** START OF Data entries **

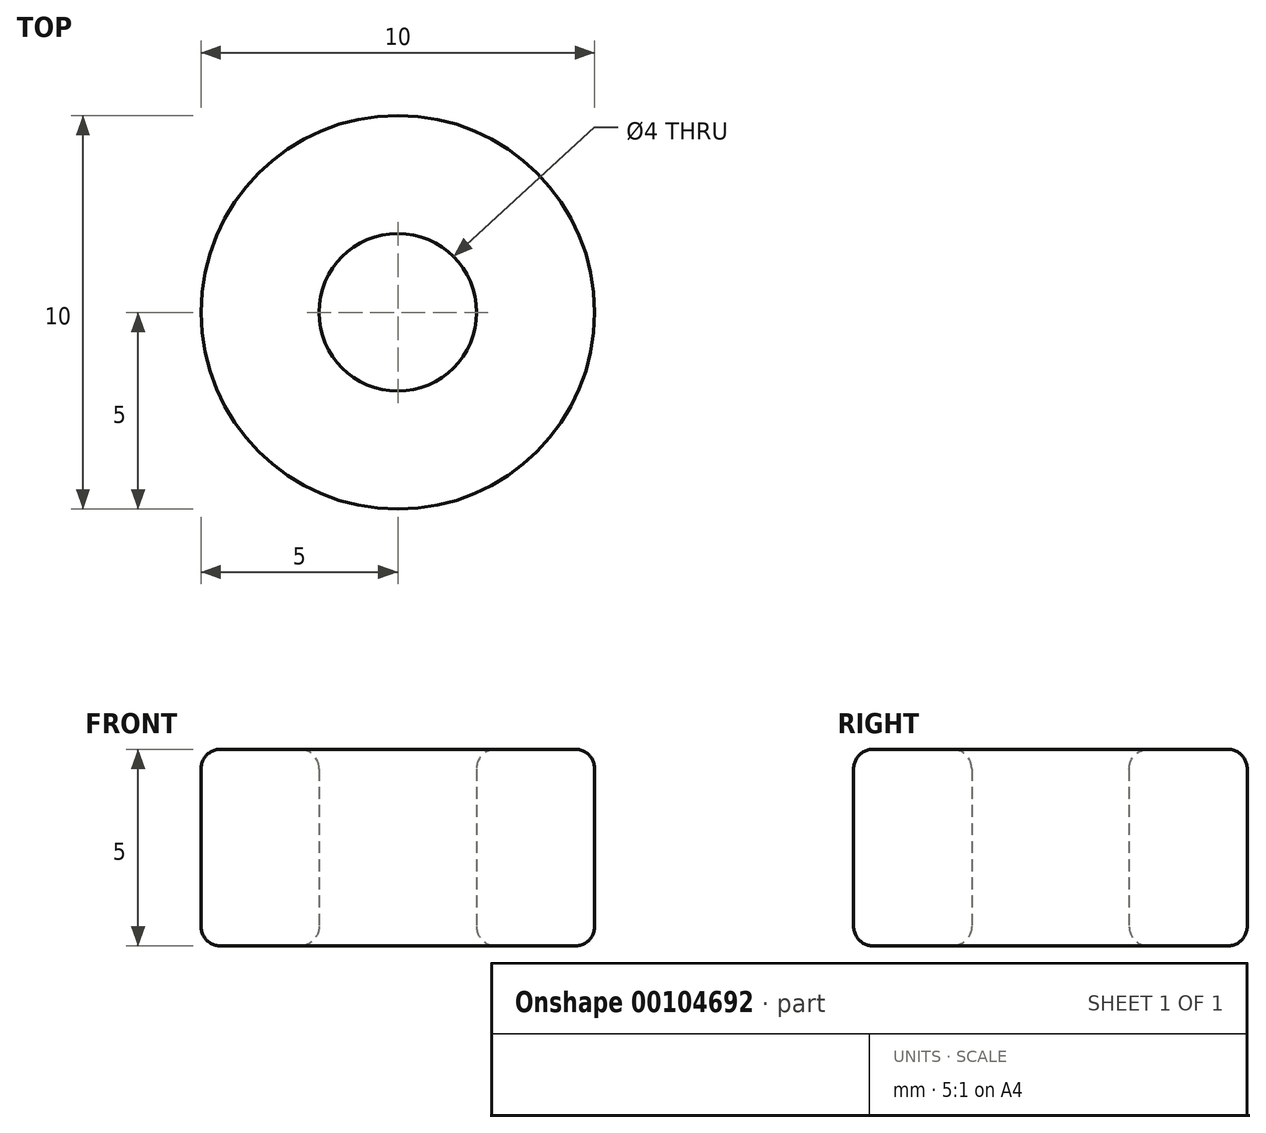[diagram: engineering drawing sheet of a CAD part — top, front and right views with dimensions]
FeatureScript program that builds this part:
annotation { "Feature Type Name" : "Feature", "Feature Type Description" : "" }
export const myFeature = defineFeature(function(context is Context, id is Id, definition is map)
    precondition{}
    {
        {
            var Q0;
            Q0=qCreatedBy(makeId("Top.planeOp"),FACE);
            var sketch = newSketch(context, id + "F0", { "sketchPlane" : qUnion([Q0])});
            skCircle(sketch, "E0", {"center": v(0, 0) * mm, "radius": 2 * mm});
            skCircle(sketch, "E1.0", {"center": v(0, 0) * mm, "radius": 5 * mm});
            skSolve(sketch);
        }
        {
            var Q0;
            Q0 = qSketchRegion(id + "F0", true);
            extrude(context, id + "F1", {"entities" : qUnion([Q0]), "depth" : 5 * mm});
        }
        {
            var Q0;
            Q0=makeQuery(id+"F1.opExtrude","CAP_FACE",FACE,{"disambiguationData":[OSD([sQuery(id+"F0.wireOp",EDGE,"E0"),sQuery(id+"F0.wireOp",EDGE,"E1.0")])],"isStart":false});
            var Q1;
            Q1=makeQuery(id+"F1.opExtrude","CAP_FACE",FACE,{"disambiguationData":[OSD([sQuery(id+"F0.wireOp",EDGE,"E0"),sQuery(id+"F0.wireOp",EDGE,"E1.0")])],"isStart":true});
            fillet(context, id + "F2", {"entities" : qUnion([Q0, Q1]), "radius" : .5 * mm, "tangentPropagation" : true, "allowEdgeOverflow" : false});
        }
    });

** END OF Data entries **
** START OF Data entries **

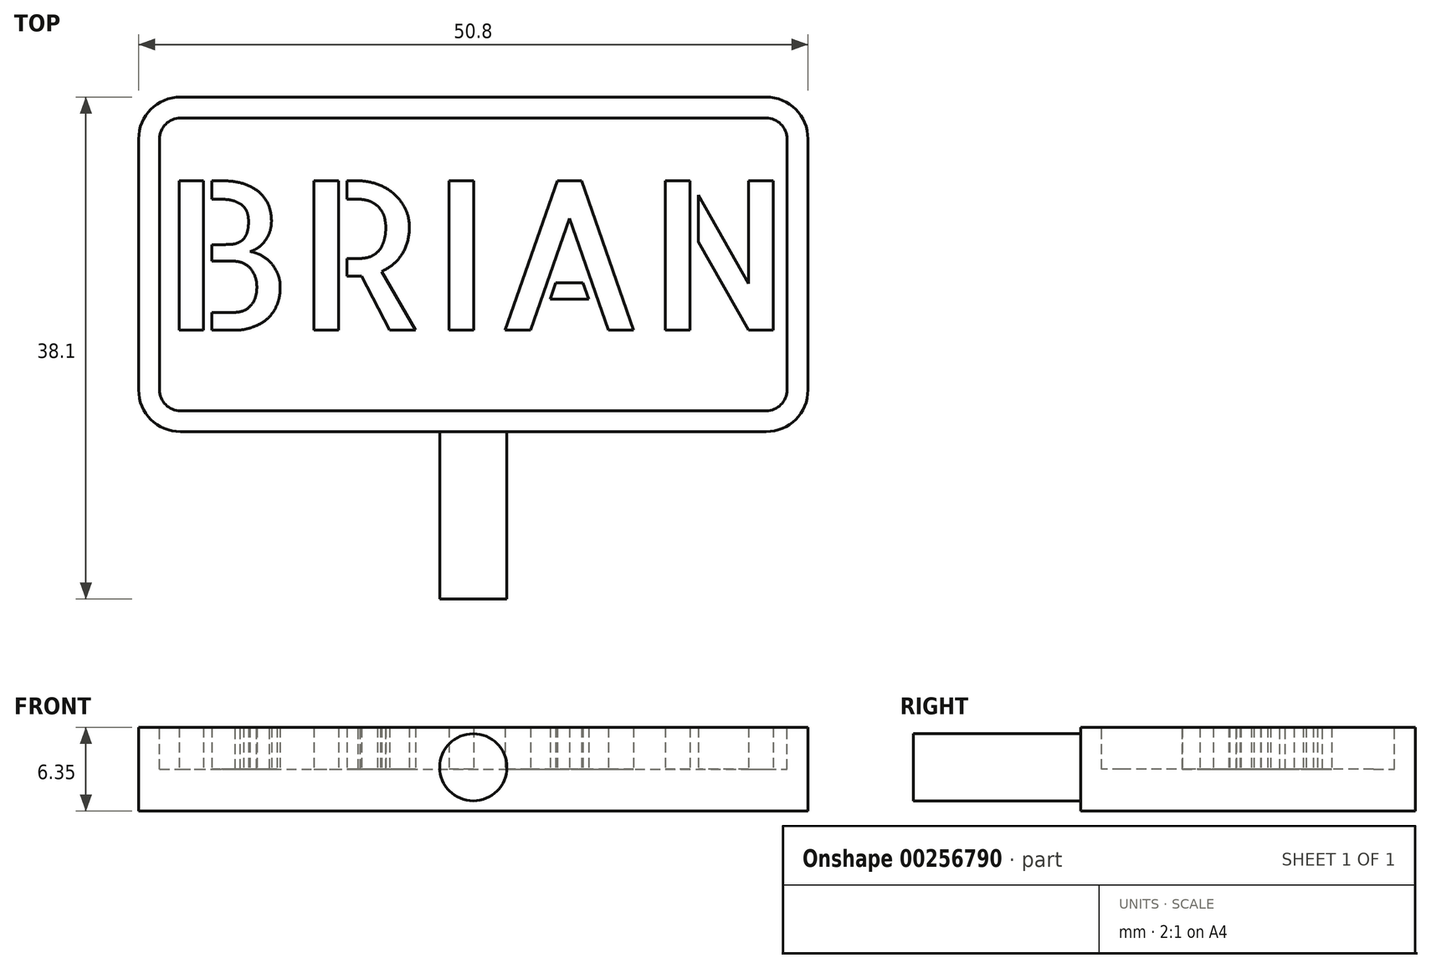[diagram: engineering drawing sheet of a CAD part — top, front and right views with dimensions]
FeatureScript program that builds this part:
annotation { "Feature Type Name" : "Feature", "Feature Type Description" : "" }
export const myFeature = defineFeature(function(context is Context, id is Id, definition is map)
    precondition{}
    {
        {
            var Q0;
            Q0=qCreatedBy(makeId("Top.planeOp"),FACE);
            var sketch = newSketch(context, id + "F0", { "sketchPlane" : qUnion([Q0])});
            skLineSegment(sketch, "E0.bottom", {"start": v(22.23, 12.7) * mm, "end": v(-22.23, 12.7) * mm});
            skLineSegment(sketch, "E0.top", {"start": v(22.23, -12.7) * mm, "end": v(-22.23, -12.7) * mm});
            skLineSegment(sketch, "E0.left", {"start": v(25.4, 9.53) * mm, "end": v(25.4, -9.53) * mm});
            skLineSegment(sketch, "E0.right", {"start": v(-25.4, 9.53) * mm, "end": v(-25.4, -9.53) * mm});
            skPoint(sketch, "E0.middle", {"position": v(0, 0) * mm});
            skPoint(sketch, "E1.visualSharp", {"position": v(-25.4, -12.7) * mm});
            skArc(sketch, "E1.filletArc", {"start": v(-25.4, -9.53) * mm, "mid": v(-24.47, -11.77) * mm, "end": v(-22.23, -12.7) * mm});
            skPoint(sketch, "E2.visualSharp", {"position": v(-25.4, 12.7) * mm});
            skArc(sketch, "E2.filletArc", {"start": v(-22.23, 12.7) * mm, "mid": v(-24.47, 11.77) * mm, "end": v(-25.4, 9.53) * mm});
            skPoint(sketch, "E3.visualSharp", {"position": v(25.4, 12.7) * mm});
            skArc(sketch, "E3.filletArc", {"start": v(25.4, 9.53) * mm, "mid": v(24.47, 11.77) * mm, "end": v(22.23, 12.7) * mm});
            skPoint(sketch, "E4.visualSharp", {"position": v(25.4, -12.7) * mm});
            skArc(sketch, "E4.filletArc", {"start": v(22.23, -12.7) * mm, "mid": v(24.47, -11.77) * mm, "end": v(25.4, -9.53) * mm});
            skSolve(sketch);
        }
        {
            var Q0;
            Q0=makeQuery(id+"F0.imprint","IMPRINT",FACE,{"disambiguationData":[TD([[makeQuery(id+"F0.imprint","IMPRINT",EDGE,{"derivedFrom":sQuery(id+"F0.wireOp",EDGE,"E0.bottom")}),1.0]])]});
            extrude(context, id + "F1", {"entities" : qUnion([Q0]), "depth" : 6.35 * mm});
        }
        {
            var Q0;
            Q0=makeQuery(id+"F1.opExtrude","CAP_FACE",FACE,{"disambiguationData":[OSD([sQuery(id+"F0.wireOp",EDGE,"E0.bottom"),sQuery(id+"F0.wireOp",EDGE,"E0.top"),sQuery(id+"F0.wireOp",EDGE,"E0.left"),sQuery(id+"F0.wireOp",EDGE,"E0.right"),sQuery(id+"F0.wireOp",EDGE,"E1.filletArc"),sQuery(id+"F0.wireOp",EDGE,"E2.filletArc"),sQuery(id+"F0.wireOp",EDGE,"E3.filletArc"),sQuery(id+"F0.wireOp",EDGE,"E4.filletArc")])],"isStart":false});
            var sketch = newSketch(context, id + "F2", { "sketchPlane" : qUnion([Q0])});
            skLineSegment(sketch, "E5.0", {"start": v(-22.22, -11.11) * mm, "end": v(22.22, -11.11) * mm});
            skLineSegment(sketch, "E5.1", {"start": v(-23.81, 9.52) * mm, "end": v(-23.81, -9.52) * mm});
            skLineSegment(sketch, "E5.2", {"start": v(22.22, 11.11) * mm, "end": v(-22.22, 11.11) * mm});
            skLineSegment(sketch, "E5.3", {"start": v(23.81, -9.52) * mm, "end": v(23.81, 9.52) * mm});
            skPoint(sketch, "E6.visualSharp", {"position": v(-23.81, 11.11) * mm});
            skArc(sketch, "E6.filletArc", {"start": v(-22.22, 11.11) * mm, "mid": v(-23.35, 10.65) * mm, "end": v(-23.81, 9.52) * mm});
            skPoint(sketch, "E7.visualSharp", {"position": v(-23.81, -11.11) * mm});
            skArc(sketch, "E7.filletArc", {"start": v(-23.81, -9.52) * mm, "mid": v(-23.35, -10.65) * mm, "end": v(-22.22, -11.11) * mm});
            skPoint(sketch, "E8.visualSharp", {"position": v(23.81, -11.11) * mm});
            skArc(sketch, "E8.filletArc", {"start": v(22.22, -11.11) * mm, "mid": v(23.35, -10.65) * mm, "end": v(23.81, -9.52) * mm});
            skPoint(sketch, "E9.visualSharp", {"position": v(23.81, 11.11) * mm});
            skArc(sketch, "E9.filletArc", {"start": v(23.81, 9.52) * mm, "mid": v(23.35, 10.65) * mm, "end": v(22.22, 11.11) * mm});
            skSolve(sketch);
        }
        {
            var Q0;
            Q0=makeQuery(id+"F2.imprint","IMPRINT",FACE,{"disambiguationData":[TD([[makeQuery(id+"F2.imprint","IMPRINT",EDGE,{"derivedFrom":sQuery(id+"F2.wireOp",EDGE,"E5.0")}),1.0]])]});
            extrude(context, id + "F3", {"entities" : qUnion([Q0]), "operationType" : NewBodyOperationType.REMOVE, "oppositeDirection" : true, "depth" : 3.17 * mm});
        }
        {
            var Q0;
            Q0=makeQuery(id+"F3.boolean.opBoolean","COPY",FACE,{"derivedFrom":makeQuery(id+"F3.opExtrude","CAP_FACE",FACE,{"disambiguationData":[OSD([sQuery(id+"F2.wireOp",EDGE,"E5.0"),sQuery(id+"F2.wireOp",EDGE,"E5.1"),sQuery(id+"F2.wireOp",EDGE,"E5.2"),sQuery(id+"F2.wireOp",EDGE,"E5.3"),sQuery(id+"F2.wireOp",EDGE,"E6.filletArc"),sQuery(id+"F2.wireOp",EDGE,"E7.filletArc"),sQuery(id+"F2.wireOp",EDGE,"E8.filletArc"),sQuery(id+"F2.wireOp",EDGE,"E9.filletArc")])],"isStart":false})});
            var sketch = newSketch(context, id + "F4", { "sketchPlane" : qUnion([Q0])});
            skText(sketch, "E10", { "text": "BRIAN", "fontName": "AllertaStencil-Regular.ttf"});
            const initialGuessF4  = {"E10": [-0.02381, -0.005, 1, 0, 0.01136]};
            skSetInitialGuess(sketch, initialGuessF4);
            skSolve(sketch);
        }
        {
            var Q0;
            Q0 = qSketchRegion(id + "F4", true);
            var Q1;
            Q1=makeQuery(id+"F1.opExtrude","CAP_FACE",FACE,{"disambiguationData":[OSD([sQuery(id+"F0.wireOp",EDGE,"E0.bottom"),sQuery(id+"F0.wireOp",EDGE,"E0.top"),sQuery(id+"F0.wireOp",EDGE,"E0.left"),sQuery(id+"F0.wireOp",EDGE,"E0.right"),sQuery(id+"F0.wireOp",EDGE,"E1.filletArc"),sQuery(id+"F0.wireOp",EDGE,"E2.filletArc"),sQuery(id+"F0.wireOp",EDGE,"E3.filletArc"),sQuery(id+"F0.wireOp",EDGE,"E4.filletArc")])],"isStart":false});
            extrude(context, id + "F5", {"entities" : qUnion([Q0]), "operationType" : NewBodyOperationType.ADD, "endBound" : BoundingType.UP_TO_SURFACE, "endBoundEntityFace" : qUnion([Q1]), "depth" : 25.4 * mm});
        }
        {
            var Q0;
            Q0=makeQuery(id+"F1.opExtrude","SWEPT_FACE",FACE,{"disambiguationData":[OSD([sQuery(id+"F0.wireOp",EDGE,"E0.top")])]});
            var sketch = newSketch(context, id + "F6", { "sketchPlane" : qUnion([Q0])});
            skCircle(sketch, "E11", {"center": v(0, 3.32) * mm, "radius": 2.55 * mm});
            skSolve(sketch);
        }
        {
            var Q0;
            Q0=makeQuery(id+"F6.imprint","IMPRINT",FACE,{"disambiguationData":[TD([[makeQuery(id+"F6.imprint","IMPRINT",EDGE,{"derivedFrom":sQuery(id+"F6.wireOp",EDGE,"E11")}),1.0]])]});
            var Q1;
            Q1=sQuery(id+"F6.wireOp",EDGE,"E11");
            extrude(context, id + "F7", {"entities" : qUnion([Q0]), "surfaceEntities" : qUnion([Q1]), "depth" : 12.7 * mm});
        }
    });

** END OF Data entries **

_To do_:
Count the rows that contain the string "radius", and reply with only that number.

_Expected answer_:
4